- Text under study -
Cavitation Erosion Testing
Why Use Cavitation Erosion Testing?
Ongoing erosion or corrosion can require a regular replacement of parts or the renewal of surface coatings. Material surface erosion due to mechanical or chemical influences is a slow process resulting in the gradual destruction of material surfaces. Therefore, the evaluation of the material erosion resistance or of the erosion effect of liquids and slurries, can be a very time consuming process.
Ultrasonic cavitation erosion testing exposes the material surface to controlled, intense, repeating stress cycles. This results in a significant erosion of the material surface in a short time. You can quickly measure the erosion resistance for regular quality control in production, for evaluation of incoming materials or during research and development.
Standard applications include metallurgical testing, coating formulation testing, coating application testing or the evaluation of erosion inhibitors in liquids.
Why Does Cavitation Cause Surface Erosion?
Ultrasonic devices, such as the UP400St (400 watts, 24kHz) or the UIP1000hdT (1000 watts, 20kHz) couple ultrasonic vibrations into liquids, such as water. The fast reciprocal movement of the vibration in the liquid produces and collapses cavitation bubbles. When the bubbles collapse, high localized mechanical stress occurs in the liquid and on exposed material surfaces. Liquid jets of up to 1000km/h and local pressures of up to 1000atm lead to rapid fatigue on the material surface. This can remove oxide or passivation layers, coatings or fouling. It can cause pitting of solid materials, such as steel, titanium, aluminum, plastic or glass. Hence, cavitation erosion testing is a destructive testing method.
How Does Cavitation Erosion Testing Work?
Cavitation erosion of material surfaces causes gradual material loss. You can measure the material loss easily by weighing the material on a precision scale before and after a defined cavitation erosion exposure. A typical weight change for a cavitation erosion test is between 1 and 30mg. For further standardization, you can calculate the volume loss by dividing the weight loss by the material density. The mean penetration depth (MDP) is calculated by dividing the volume loss by the specimen surface area. Alternatively, you can measure the pitting depth or the displaced volume. You can use microscopic analysis to gain additional qualitative information about the erosion pattern.
When you use a Hielscher ultrasonic device for the cavitation erosion testing, you can preset the temperature range and pressure range that you want to work at. You can adjust the sonication amplitude. All parameters are monitored, displayed and protocoled to an SD-card. You do not need any proprietary software installation. If you like, you can control and monitor the ultrasonic process from your regular web-browser, if you connect the ultrasonic device to your computer via the ethernet cable (included).
What Is The ASTM G32 Standard Method For Cavitation Erosion Using A Vibratory Apparatus?
The ASTM G32-16 standard describes a standardized method for cavitation erosion. It defines a simple, controllable and reproducible test to quantify and compare the cavitation erosion resistance of different materials. The ATSM G32-16 specifications are useful for comparison of your results with that of other publications. If you would like to implement cavitation erosion testing in quality control, we do recommend to adapt the cavitation erosion test protocol to your specific requirements. We will be glad to assist you with the design of a customized cavitation erosion test protocol. For more information on cavitation erosion testing in accordance with ASTM-G32, please click here!
Why Should I Use An Energy Limit Instead of A Time Limit?

- To do -
Please transcribe the text on cavitation erosion testing, starting at "When you use" and ending at "ethernet cable (included).". You won't need the items for this.

- Provided data -

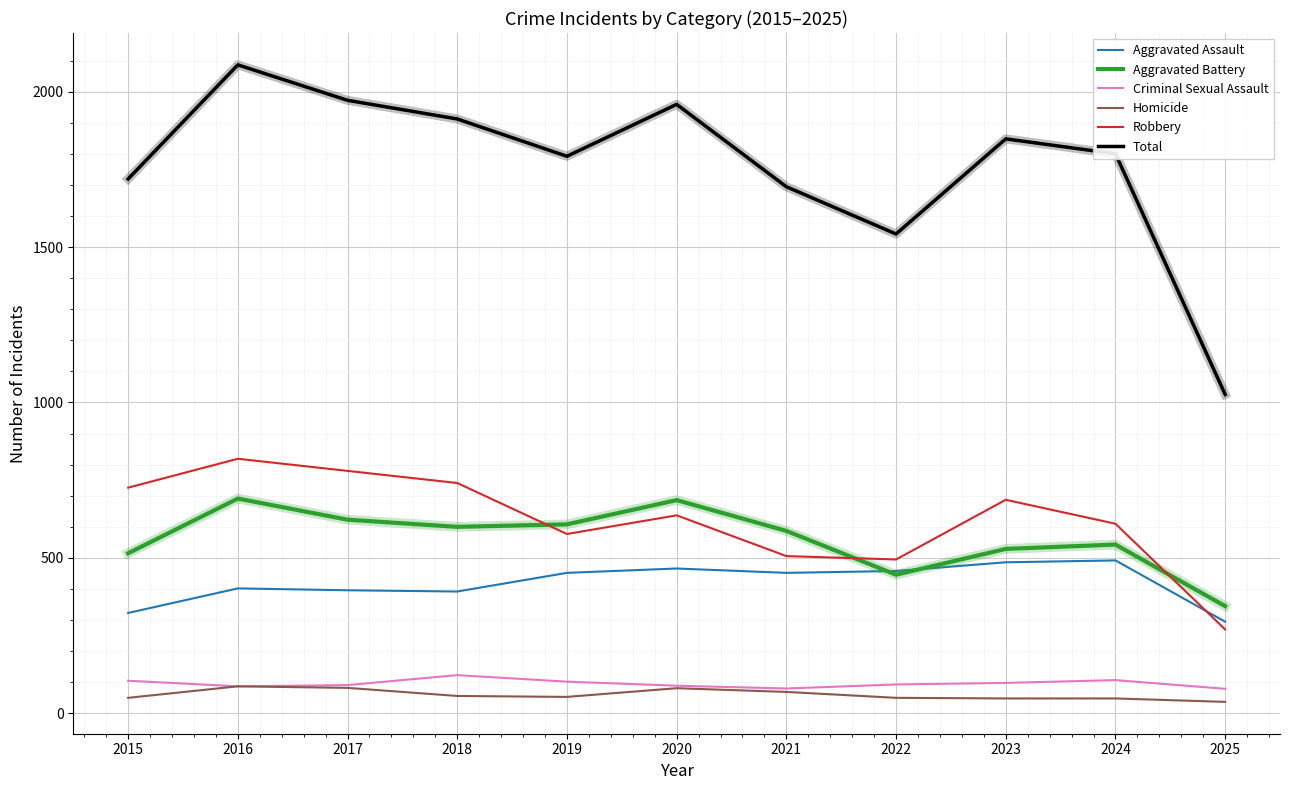

What is the minimum value shown in the chart?

37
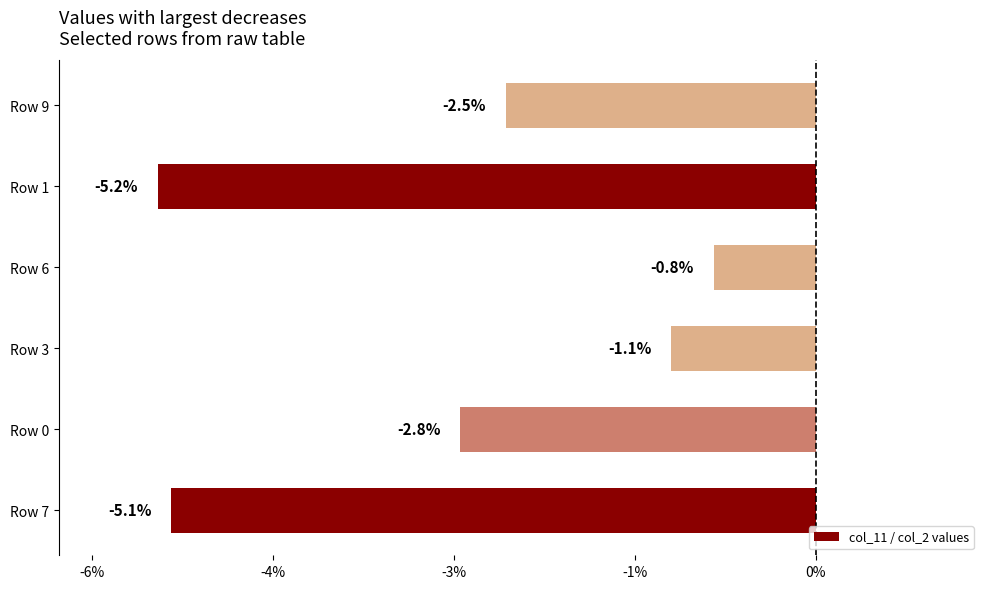

Does the chart contain any negative values?

Yes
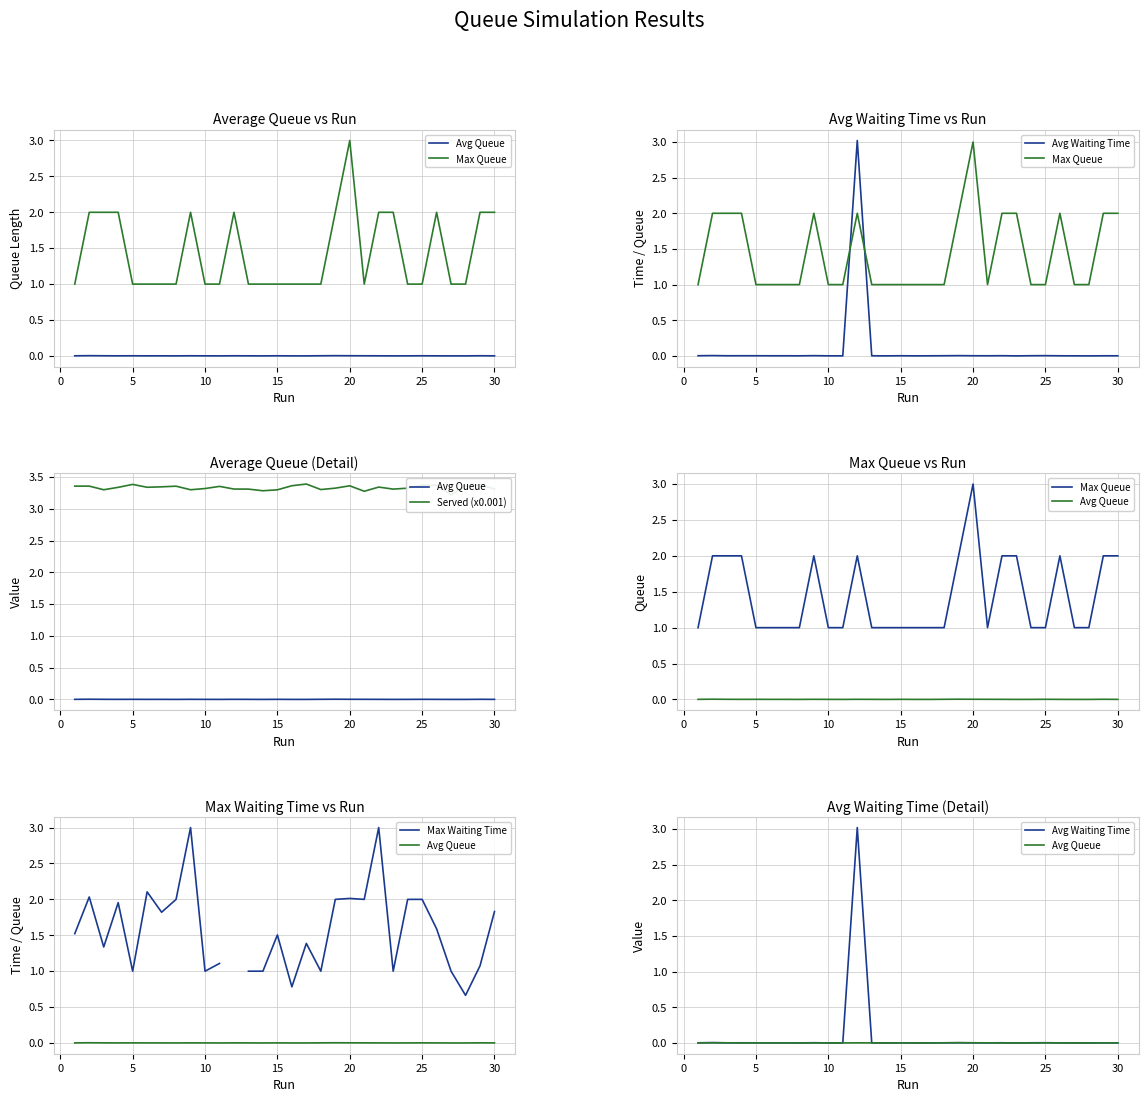

What is the spread (max minus min) of values at 10?

3.3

- Answer section -
When you use a Hielscher ultrasonic device for the cavitation erosion testing, you can preset the temperature range and pressure range that you want to work at. You can adjust the sonication amplitude. All parameters are monitored, displayed and protocoled to an SD-card. You do not need any proprietary software installation. If you like, you can control and monitor the ultrasonic process from your regular web-browser, if you connect the ultrasonic device to your computer via the ethernet cable (included).